Avro data file extension is not avsc

I have followed the below video

  1. In the video, the avrodatafile extension will be .avsc but when i tried it showed up with .avro extension and searched in the http://www.cloudera.com/documentation/enterprise/latest/topics/cdh_ig_avro_usage.html link it strictly mentioned that file extension should be .avro.

  2. In the video it mentioned that after done importing the avrodatafile we can see the output file local machine but i couldn’t see any file like that. Even If it is generate a new file in local file system how that file will generate in local file system without giving any coding.

I am practicing on Cloudera-manager

Can anyone please answer to these questions.

Thank you

Table you are importing, that table data will be in the .avro extension and it will at the location whichever you have mentioned in your import statement.
The .avsc file is schema file of that table, which will be in home dir or dir from which you have imported the table in to hdfs.

Thank you N_Chakote. I got the clarification on avrodatafile extension but i couldn’t understood one thing about .avsc. I have searched through my local file system but couldn’t find that kind of file. if you don’t mind could you please explain about it little bit more.

Thank you,
Chandana

@chandana204 most likely it will be in the directory from where you have executed sqoop script

@chandana204 .avsc file will have the underlying schema of the table and it will not be present in the LFS (Local File System) but will be present in HDFS. You can get the .avsc file location, by doing “desc formatted Your_Database_name.Your_Table_Name” in the hive or beeline. Hope this helps!

@ashok_singamaneni here the question is @chandana204 is unable to find the respective.avsc files for the sqoop import

Thank you all for responses.

If i imported the file in hdfs how will i get .avsc file in hive/beelin? Sorry to keep asking same question again and again.
Below i’ll mention the exact process what i have done to find the .avsc file.

sqoop import --connect “jdbc:mysql://quickstart.cloudera/retail_db” --username retail_dba --password cloudera --table MyFamily --target-dir /user/cloudera/MyFamily_Avrodatafile --as-avrodatafile --num-mappers 1 --outdir java_files

I found the output file under /user/cloudera/MyFamily_Avrodatafile/part-m-00000.avro

I can do up to this point but i’m not sure where to find .avsc file.
can you guys please mention according to the above command where can i see the .avsc file?

Thank you,
Chandana

@chandana204: Sorry for the confusion in my previous answer. So can you tell us from which local directory did you run the sqoop import command? You will find the .avsc file, in the same directory from where you ran the sqoop import. After sqoop import execution is done, just do ls -ltr in the same directory, and you will find the .avsc file.

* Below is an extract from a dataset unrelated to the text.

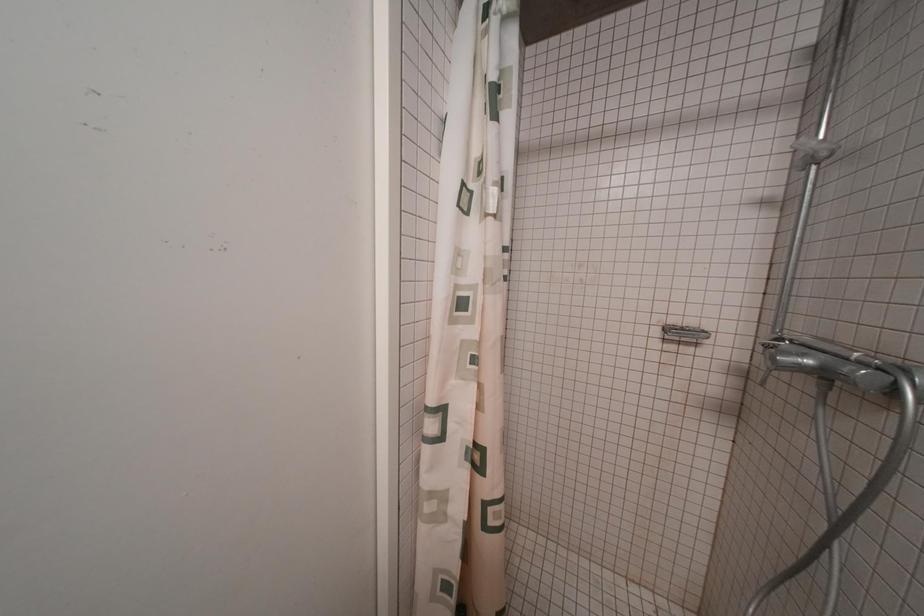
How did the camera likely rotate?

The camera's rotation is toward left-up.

I got that point theoretically. But in practical i am not sure.
Can you please have look on the before comment. I have mentioned the procedure what i had approached. Please clarify my doubt accordingly the command what i have mentioned in it.

@chandana204 before submit the sqoop import please excute the commad “pwd” and if you use the same location to execute your sqoop import. And you will see a file with .avsc in that directory. And the .avro files will be imported to hdfs as per the target directory. Please note that .avsc will not be moved into HDFS so you have to do manually.
If you want to extract an avro schema from the .avro data file then you need not to bring the HDFS file to local file system and use avro tools

@chandana204 : I think .avsc file creation path doesn’t depend on the command you ran, but depends on the path from which you executed this sqoop command.

Ok. My pwd location is /home/cloudera and i am using same location to execute sqoop import. I have searched at that location also. But no file is showing up.

@chandana204 :slight_smile: I am sure but try with the user root in the sqoop import. Let’s see

Same as before.:confused:

@chandana204 You know what… there is a similar post .avsc file not found after sqoop import using --as-avrodatafile

@chandana204,
And also refer the link https://community.cloudera.com/t5/Hadoop-101-Training-Quickstart/Error-in-exercises-1-and-2-No-avsc-generated-and-Path-does-not/td-p/35121

i have not faced this problem
also this MyFamily table you have mentioned , is it a table in the retail_db . because i haven’t came across it.

if this is a valid table then try this way.
create another directory say " sqoop_import"
cd in to sqoop_import, now your working directory should be /home.cloudera/sqoop_import.
try running your sqoop import from this directory. avsc file should be present here,

:joy: At last i found the .avsc file at /tmp/sqoop-cloudera/compile location. But this file is named as input file name.

@Avinash_Parida I created MyFamily table in the retail_db.

Thank you all for your great support.